= TASK TO CARRY OUT =
Reproduce each line of the entries below word for word, leaving out the pictures.

= INPUT =
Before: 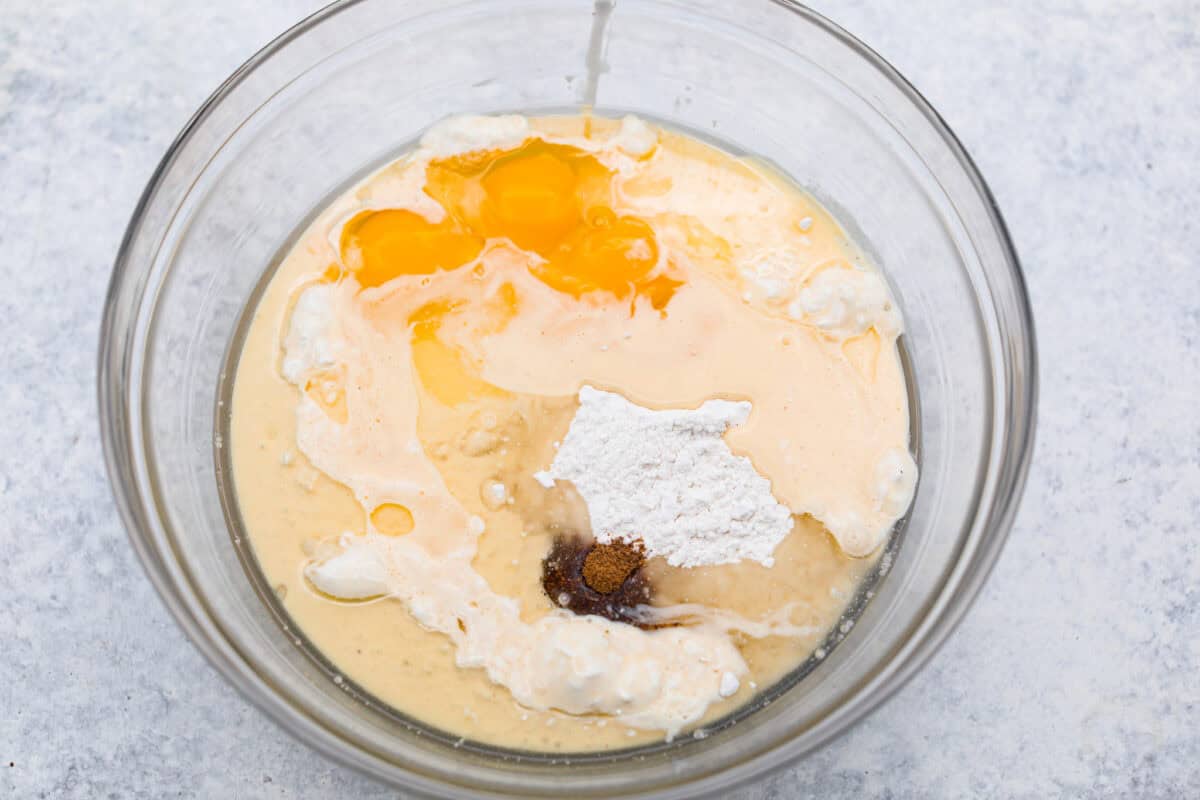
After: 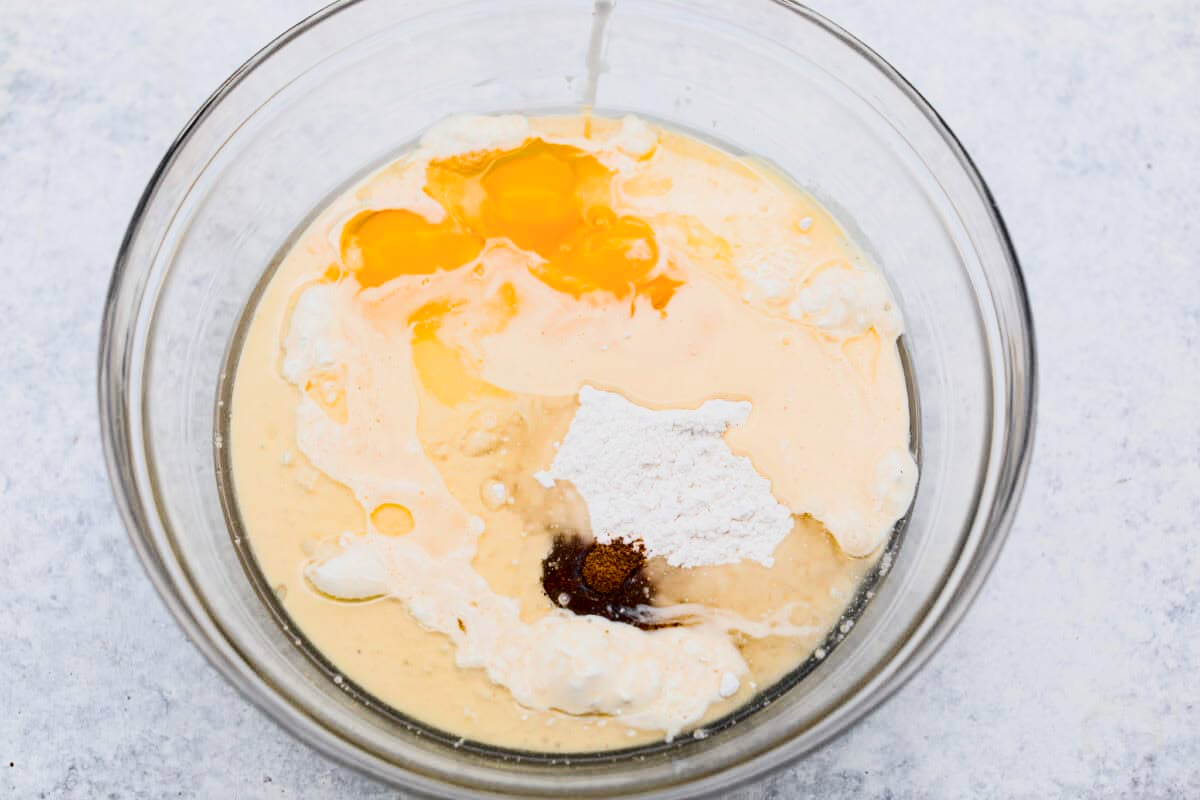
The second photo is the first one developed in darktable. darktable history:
filmic rgb: white relative exposure 3.8 EV, hardness 4.35
contrast brightness saturation: contrast 0.32, brightness -0.08, saturation 0.17
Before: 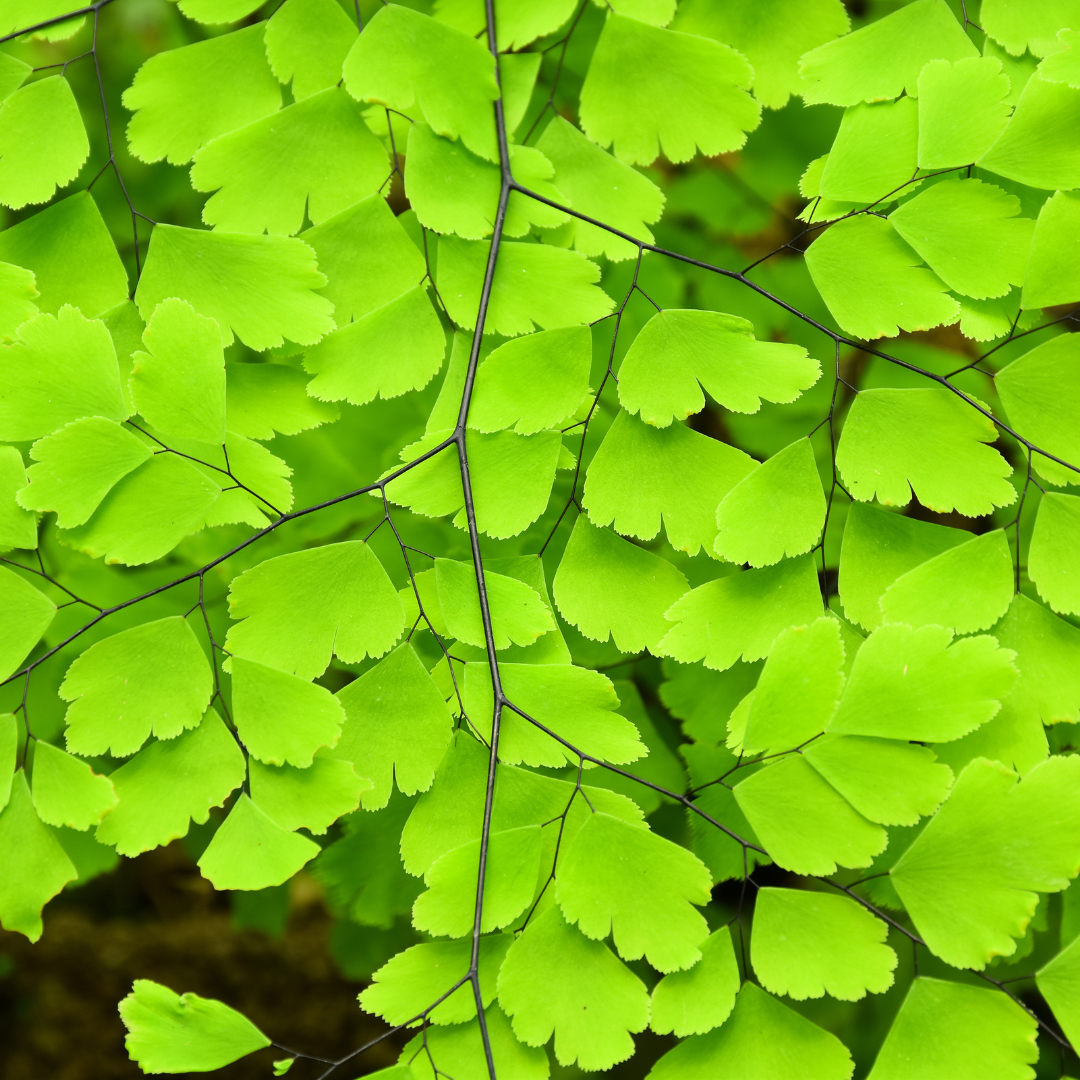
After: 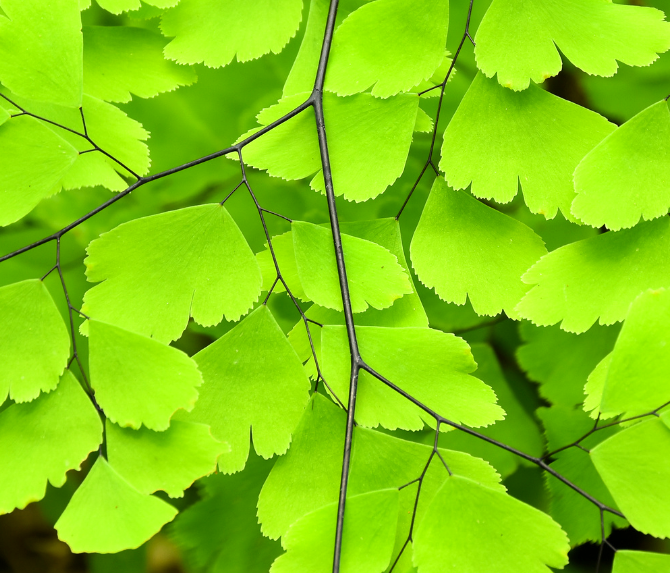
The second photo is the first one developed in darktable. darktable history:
exposure: black level correction 0.001, exposure 0.191 EV, compensate highlight preservation false
crop: left 13.312%, top 31.28%, right 24.627%, bottom 15.582%
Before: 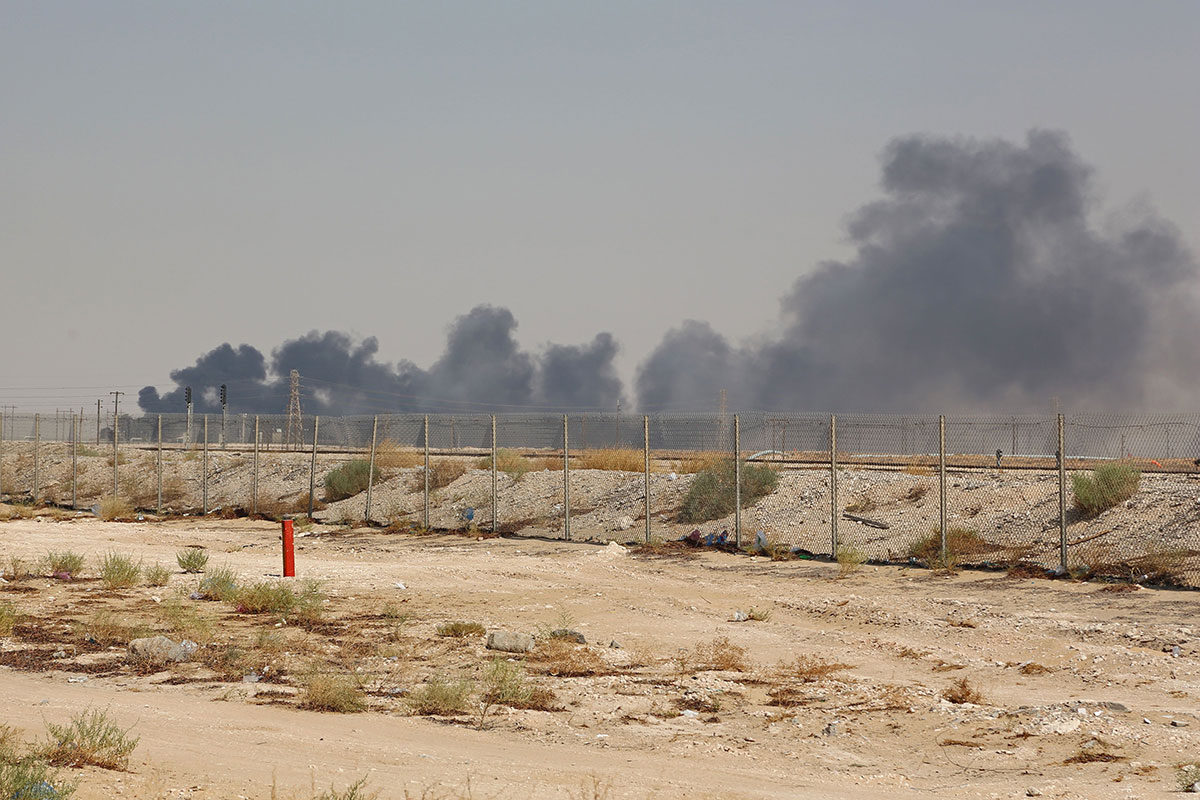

= RESULT OF THIS EXERCISE =
Before: 
After: 
The second photo is the first one developed in darktable. darktable history:
filmic rgb: white relative exposure 3.8 EV, hardness 4.35
contrast brightness saturation: contrast 0.32, brightness -0.08, saturation 0.17
Before: 
After: 
The second photo is the first one developed in darktable. darktable history:
exposure: black level correction 0.001, exposure 0.191 EV, compensate highlight preservation false
crop: left 13.312%, top 31.28%, right 24.627%, bottom 15.582%
Before: 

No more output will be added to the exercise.